Lilin-lilin yang berjajar didinding itu diletakkan cukup tinggi diatasnya, tapi jika dia bangun dan menjulurkan tangannya, mungkin dia bisa menggapai lilin-lilin tersebut. Namun, tempat ini sungguh lah gelap sehingga dia bahkan tidak bisa mengukur seberapa panjang lengannya untuk mencapai lilin yang bergantungan tersebut, dan dia sendiri bahkan hampir tidak bisa melihat apa-apa dibawah kakinya.
Dia bisa merasakan keberadaan orang lain disekitarnya. Jika dia mempertajam indra pendengarannya, dia bisa mendengarkan nafas yang terengah-engah dari orang lain tersebut. Orang lain? Apa yang akan dirinya lakukan jika ada orang lain bersamanya? Dia tidak tahu apa yang akan dirinya lakukan, tapi dia merasa kalau ini cukup lah gawat. Meski demikian, suara itu berasal dari orang lain.
"Apakah ada orang disini?" Dirinya memanggil dengan sedikit ketakutan.
"Ya." Balasan segera terdengar. Itu adalah suara seorang laki-laki.
"Aku disini," Dia mendengar suara lainnya yang menjawab, dan kali ini berasal dari seorang wanita.
"Sepertinya begitu," ada lagi orang yang menjawabnya
"Ada berapa orang disini?
"Kenapa dirimu tidak mencoba untuk menghitungnya?"
"Yang lebih peting, saat ini kita berada dimana?
"Aku tidak tahu..."
"Apakah tidak ada yang tahu dimana kita saat ini?"
"Apa-apaan ini?"
Dirinya kebingungan saat ini. Ada apa ini? Kenapa dia bisa ada disini? Seberapa lama dirinya berada disini?
Pria itu mengepalkan tangannya dengan erat di dadanya, seakan-akan dia ingin merobek sesuatu. Dirinya tidak mengerti. Sudah berapa lama dia berada disini, kenapa dia bisa ada disini? Ketika memikirkan tentang hal itu semua, dia merasa bahwa ada bagian tertentu di otaknya yang mengetahui jawaban atas semua pertanyaan tersebut, namun itu lenyap sebelum dia mampu mengingatnya kembali. Dirinya yang tidak tahu tersebut membuatnya sangat kesal. Dia tidak paham apapun yang tengah terjadi saat ini.

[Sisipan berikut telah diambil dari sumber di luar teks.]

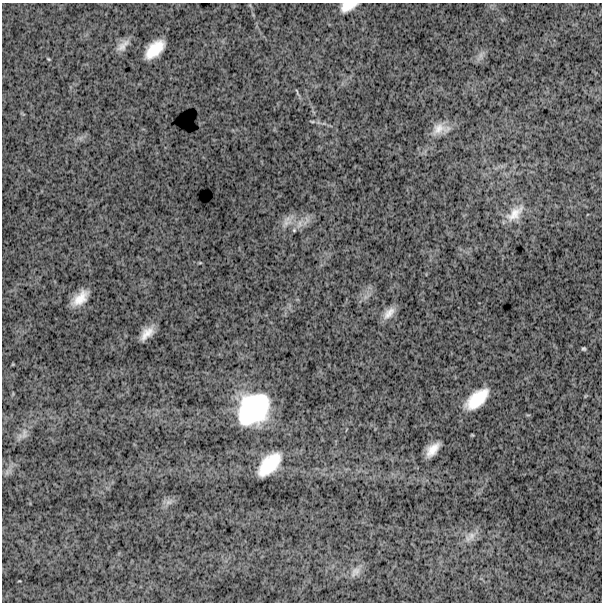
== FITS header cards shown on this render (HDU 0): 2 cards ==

"Kita tidak bisa diam disini selamanya," seseorang berkata. Itu adalah suara yang berasal dari laki-laki yang parau dan rendah.
Dia bisa mendengar suara batu yang di injak dari bawah telapak kakinya. Sepertinya orang yang baru saja berbicara itu bangkit dari duduknya.
"Kemana kau akan pergi?" Kali ini suara wanita yang bertanya padanya.
"Aku akan mencoba mengikuti lilin-lilin yang tertata di dinding ini." Dirinya menjawab untuk menunjukkan bahwa hanya itu satu-satunya hal yang bisa dia lakukan.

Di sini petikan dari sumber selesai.